STEM Symposium: 3 Visions for the Future of STEM Learning

Education leaders all across the country are searching for innovative strategies for building a solid STEM foundation. Earlier this year, Discovery Education brought several leaders to Pensacola, FL, for a peek behind the scenes at Santa Rosa County Public Schools, where a powerful STEM vision is beginning to blossom.

During the event, we spoke with three attendees to gather their insights into some of the burning questions around STEM and the future of learning:

  • Chris Marczak, superintendent of Maury County Public Schools, TN
  • Erin Tracy, educator, Santa Rosa Public Schools, FL
  • Tina Garrett, STEM coordinator, Garland Independent School District, TX

Q: What do you think is driving all the interest in STEM?

CHRIS MARCZAK: The way I see STEM, it’s the next revolution in education. I call it deconstructing No Child Left Behind. We’re getting away from compartmentalizing education, and bringing it to a holistic look of how kids should be educated, so they have the skills they need to carry that forth into the world. I don’t read from 10-11 in the morning; I don’t do math from 1:45-2:45. I do literacy and math all day long. So why should our kids have experiences that are any different from that?

TINA GARRETT: Texas is number two in the nation with the projection of STEM jobs. We have about 800,000 STEM jobs projected by 2018. We are in 2017. We have to change the way we do business in order for our students to have the skills to get those jobs. We’re almost in crisis mode. What will we do differently to ensure our students get those jobs?

ERIN TRACY: I think sometimes people get the idea that STEM is going to be taught in isolation. But it is not “in addition to,” it can be interwoven into other activities. Teachers are going to provide this seamless experience — like a science and art opportunity. Just providing a collaborative opportunity where kids can think critically or creatively, that’s STEM too. It doesn’t have to be “I’m going to do a technology, science, math, and art lesson.” That’s a lot of pressure! But once educators see what it really is and discover how they can slot it in, it becomes more natural, and students really appreciate these opportunities.

Q: What does a STEM Classroom Look Like?

CHRIS MARCZAK: If I were to peek into a STEM classroom, I wouldn’t see things I normally see in education. You won’t see rows or a teacher in the front of a room lecturing. You’re going to see kids engaged in collaborative work, you’re going to see the teacher floating around the room more as a facilitator than a teacher of information. Kids will be learning things that have applicability to real life, not just completing a worksheet or answering questions out of the back of a book.

TINA GARRETT: STEM is messy. STEM is loud. STEM is chaotic. But it’s so exciting and engaging to see. It’s not the “sit-and-get” learning that you and I had. It’s about doing. Students are creating, researching, tapping into digital assets to truly build their understanding. STEM is taking learning to new heights. It’s not about, “Hey I learned this, now let me take a test.” It’s about performance tests. What can I create, share, present in a new way.

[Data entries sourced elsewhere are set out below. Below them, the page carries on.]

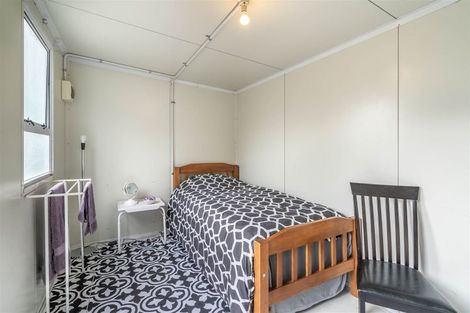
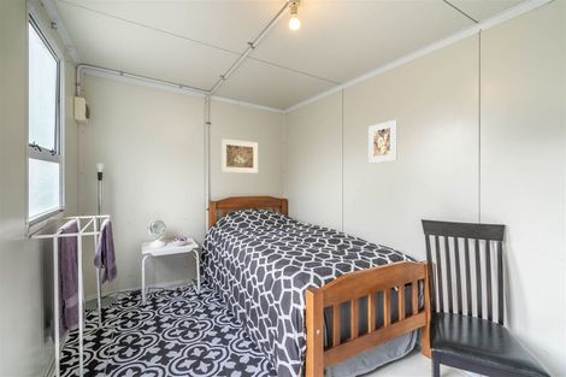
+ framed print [219,137,259,175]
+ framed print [367,119,399,164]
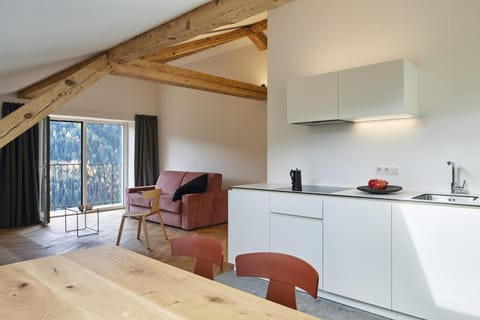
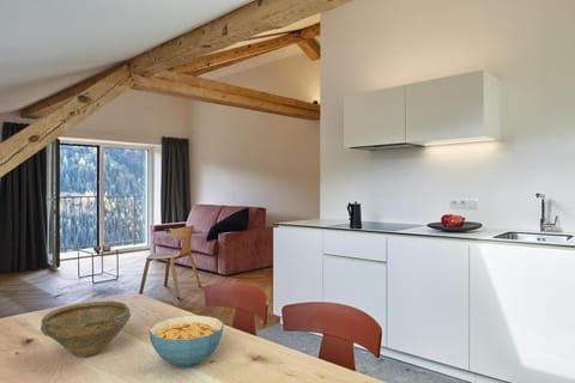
+ bowl [40,300,132,358]
+ cereal bowl [149,315,225,367]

ERIN TRACY: You will find kids involved in real-world learning experiences. It’s very process oriented and students really move around, and you will hear them actively engaged in the lesson. It will be standards-based, they will be involved in their learning. STEM classrooms look different, but powerful learning is still taking place.

Q: What would you advise other educators hoping to dive into STEM?

CHRIS MARCZAK: We found the best way to build STEM culture is to support the teachers and staff that we are tasking with actually doing the work. At the end of the day, teachers are our most critical elements to success in the classroom — the principal comes in second. So, we communicate as much as we possibly can, we provide as much support as we can, and when the short term wins come in, we celebrate them publicly. We put them on a pedestal, and we tell others in the district — look what these teachers did. You can do it too, and here are the opportunities for you to do that.

TINA GARRETT: STEM teachers should be immersed in the learning, just as we immerse students in hands-on, minds-on learning. We want teachers and principals to be involved, so we put them through engineering challenges, robotics challenges, curriculum challenges. We immerse them in the opportunity to learn in a STEM environment.

ERIN TRACY: The most important thing about beginning is establishing a routine in your classroom. Letting the kids know what their role is in the STEAM classroom. Students are going to have to take some initiatives for their own learning, look to their classmates and collaborate with them. Take some chances, problem-solve on their own, work through some challenges. Once you establish some routines and get the kids to understand what STEAM is, and you have some basic tools and strategies established, then your classroom should be a place where STEAM can start to get rolling.